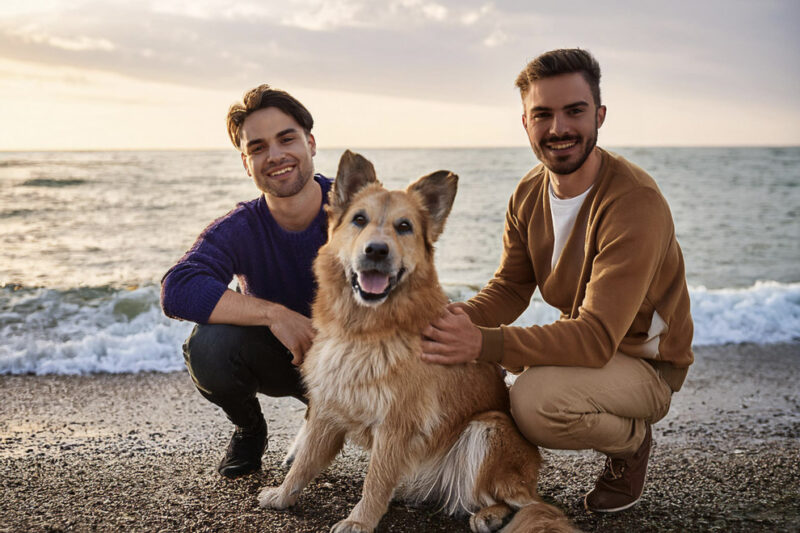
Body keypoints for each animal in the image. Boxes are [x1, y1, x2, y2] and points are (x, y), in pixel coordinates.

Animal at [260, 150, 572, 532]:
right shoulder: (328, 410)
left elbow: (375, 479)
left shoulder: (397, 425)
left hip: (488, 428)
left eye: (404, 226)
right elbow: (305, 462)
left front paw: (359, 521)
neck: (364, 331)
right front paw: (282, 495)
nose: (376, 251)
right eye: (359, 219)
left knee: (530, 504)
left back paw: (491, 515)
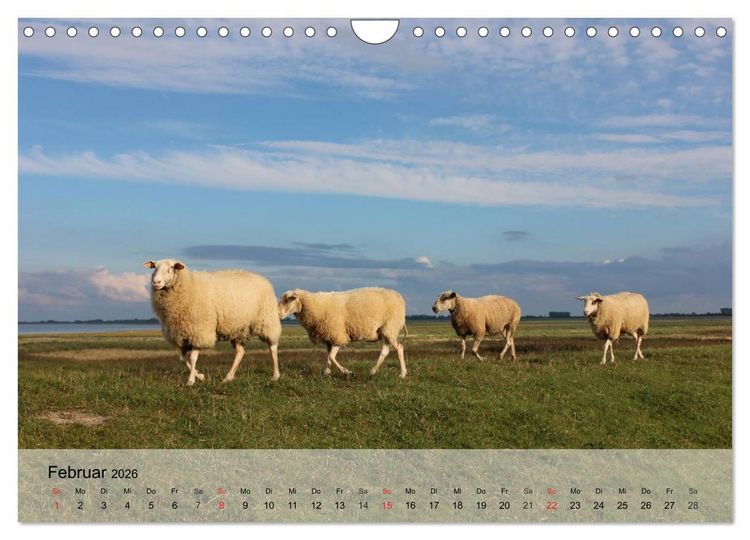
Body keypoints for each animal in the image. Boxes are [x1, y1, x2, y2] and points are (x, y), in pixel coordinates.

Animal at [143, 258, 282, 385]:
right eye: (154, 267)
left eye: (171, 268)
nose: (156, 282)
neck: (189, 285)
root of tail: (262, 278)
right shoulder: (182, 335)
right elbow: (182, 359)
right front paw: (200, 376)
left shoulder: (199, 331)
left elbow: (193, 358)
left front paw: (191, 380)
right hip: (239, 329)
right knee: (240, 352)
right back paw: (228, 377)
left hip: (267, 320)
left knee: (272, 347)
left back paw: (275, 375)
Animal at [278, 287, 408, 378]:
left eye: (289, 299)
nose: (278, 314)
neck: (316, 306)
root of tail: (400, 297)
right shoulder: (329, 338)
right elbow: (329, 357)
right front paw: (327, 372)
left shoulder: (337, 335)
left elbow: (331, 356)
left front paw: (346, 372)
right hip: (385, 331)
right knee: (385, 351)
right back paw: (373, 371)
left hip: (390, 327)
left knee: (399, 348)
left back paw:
...
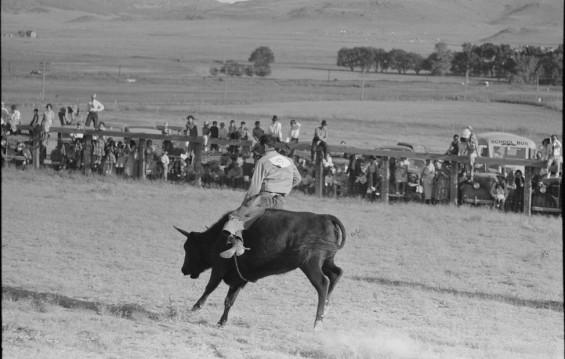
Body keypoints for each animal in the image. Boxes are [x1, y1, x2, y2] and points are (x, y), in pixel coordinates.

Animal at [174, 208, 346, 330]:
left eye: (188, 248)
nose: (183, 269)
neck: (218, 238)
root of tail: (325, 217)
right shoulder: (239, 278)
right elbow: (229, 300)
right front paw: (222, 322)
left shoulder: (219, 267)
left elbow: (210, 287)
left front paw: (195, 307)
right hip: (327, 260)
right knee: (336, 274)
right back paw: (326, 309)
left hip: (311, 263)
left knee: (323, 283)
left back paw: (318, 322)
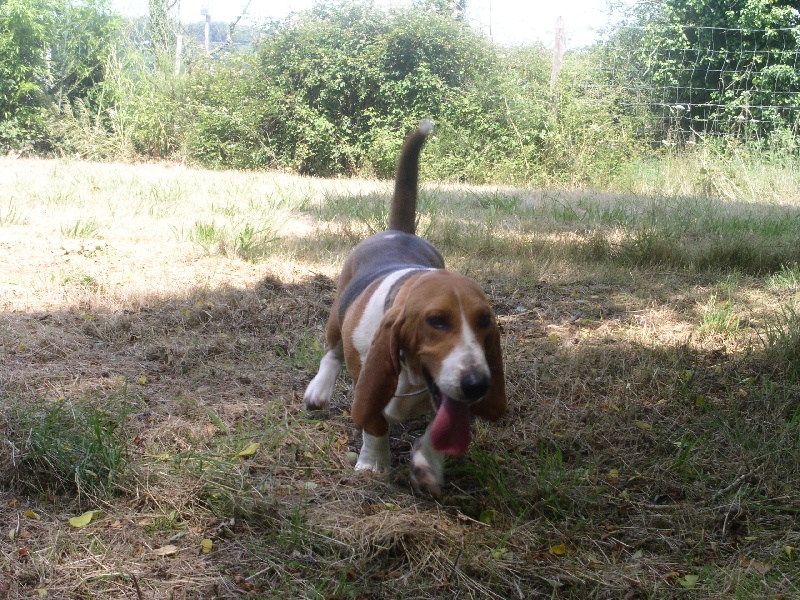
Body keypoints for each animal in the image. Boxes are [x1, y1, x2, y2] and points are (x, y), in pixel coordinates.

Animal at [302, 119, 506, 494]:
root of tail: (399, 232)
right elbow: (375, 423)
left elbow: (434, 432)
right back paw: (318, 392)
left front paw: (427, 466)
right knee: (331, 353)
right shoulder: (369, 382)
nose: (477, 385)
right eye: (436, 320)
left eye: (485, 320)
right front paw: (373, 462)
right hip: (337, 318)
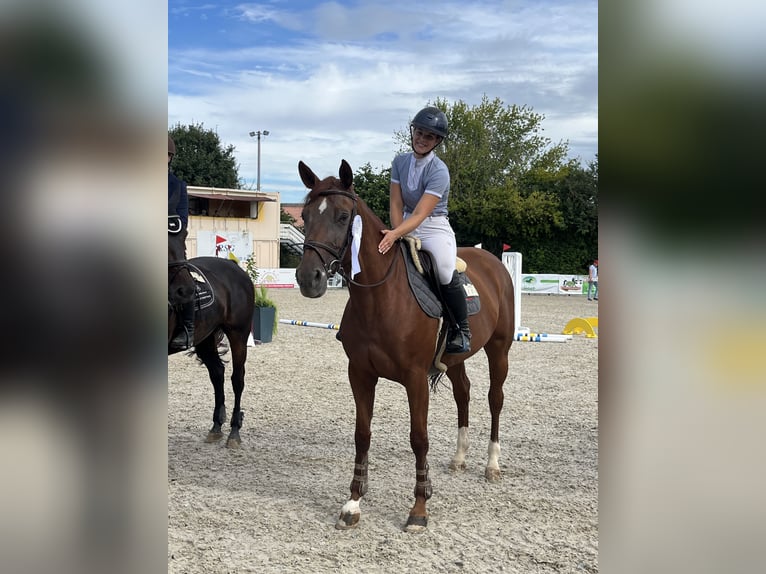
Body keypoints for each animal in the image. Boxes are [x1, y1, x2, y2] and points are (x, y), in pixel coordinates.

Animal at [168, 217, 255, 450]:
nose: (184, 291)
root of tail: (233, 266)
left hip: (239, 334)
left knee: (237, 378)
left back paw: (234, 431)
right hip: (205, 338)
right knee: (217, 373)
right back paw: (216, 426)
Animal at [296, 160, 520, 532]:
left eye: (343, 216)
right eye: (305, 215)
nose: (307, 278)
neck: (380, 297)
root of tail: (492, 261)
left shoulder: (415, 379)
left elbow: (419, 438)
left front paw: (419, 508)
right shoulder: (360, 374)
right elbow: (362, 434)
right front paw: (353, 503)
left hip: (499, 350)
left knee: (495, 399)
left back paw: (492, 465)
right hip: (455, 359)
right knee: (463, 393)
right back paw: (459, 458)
---
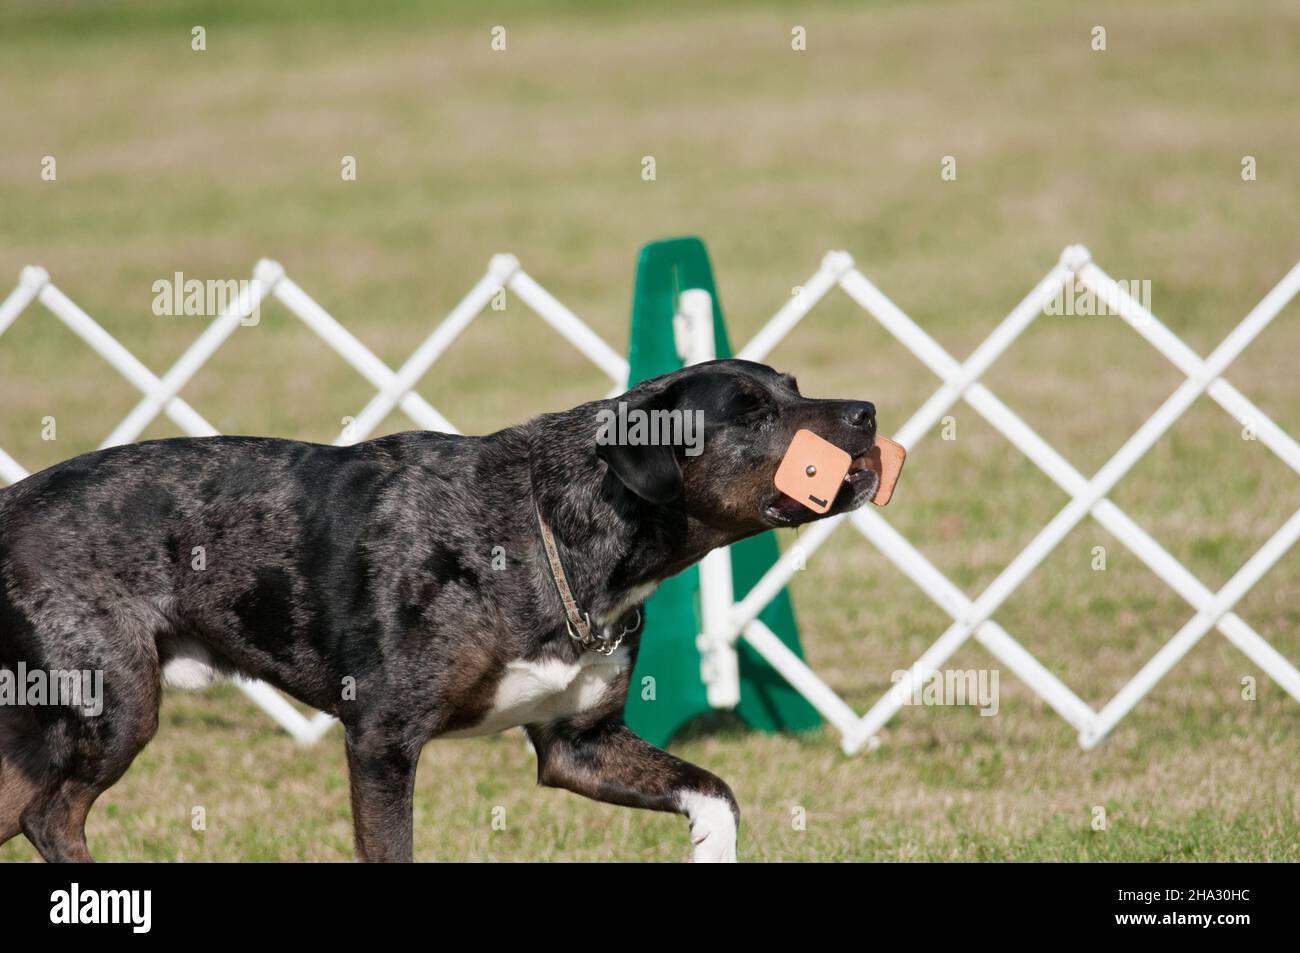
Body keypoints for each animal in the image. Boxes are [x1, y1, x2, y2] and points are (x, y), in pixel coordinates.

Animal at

TASK STATEMENT. Would you please repeat exactly the lines above, starting at the line with "left eye: (343, 216)" and stopping at the line with "right back paw: (459, 458)", both included?

EXERCISE RESULT.
left eye: (343, 216)
right eye: (305, 215)
nose: (307, 278)
neck: (380, 297)
root of tail: (492, 261)
left shoulder: (415, 379)
left elbow: (419, 438)
left front paw: (419, 508)
right shoulder: (360, 374)
right elbow: (362, 434)
right front paw: (353, 503)
left hip: (499, 350)
left knee: (495, 399)
left back paw: (492, 465)
right hip: (455, 359)
right knee: (463, 393)
right back paw: (459, 458)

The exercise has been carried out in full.